Trendyol introduced tools like Kibana, Prometheus, Grafana and internally developed application performance monitoring tools to automate monitoring. These enabled alerts, graphs and monitoring environments, which in turn enabled teams to focus on building and shipping features instead of spending time on monitoring.
All new servers created via scripts are included in production monitoring systems, and teams can create their own dashboards based on technical and business KPIs. So, a team can sleep peacefully knowing that the notification systems will inform them immediately if an error occurs.
Because of these changes, in 2019, we were able to find a mysterious problem that occurred during peak time. Using the tools mentioned above helped us identify the problem and check if we’d fixed it. We would not have been able to do this quickly and easily if we had not automated our monitoring.
Since implementing these monitoring changes, developer experience has greatly improved and stayed stable. Developers can scale their systems automatically and scale K8s on the fly with a few clicks or based on events. In addition, databases scale easily and do not add any load to a developer or a team.
Where we are today
We have more than 80 000 pods running on Kubernetes and more than 1000 Datasources for around 3 million concurrent users on a peak campaign day. You can check the actual numbers from our inframetrics page here.

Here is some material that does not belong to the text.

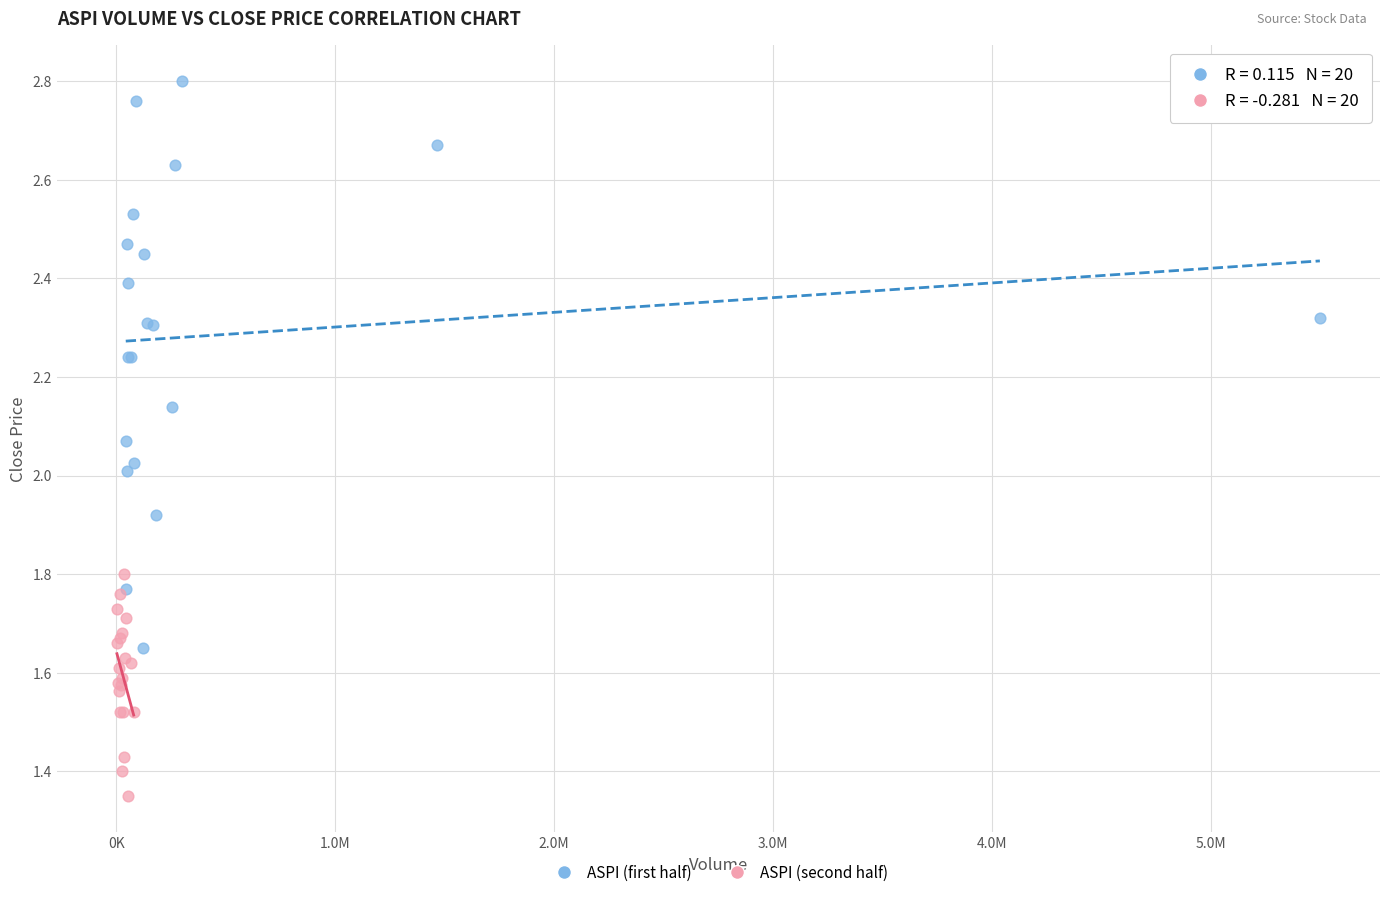

Which series reaches the minimum Y coordinate?

ASPI (second half)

We now provide platforms for more than 150 domain teams. That’s massive growth and a huge undertaking in terms of developer experience. We’ve seen the efforts we put into improving developer experience pay off because the teams can focus more on domains, businesses and scaling than they were four years ago.
In the last four years of centring developer experience while scaling, we learned:
Cache everything and cache everything as close to the client as possible. This meant we could handle more traffic, especially during peak times and put less pressure on developers. A developer can feel safer in peak-time traffic if there is less traffic. It’s easier to cache forward rather than handle the actual peak traffic.
Be prepared for system failure, so you have backup plans for recovery, reindexing the data, or in case a system goes down. It should be quick and easy to set up another system if you're prepared. Infrastructure as code plays a major role here because setting up a new system will be much faster and have fewer errors.
Minimise the cognitive load and external dependencies on the teams, so that they focus on the business outcome, not extraneous cognitive load.
Automate and automate everything to do everything faster and with less human error. This helped us create datasources quickly and deploy them without any human error. Implementing automation tests also made sure we swiftly tested every production change. Anything that is not automated did, and will, cause problems.
Future Improvements
We’re applying these developer experience learnings in our new verticals and new domains. We’re aiming to reduce the cognitive load on our infrastructure teams so they can focus more on the business and architecture. We expect to deliver these new projects faster and more robustly because of the time and effort we’ve spent on improving developer experience while scaling over the past four years.
For 2022, we have more international campaigns as we expand operations to 27 countries in Europe. So, new challenges arise every week. We’re aiming to grow from 1300 to 2000 team members this year, and our main aim is to improve developer experience more on mobile and the frontend side.
New experiences and new challenges will arise while developing any new business. We believe that what we invest in developer experience increases productivity and team happiness.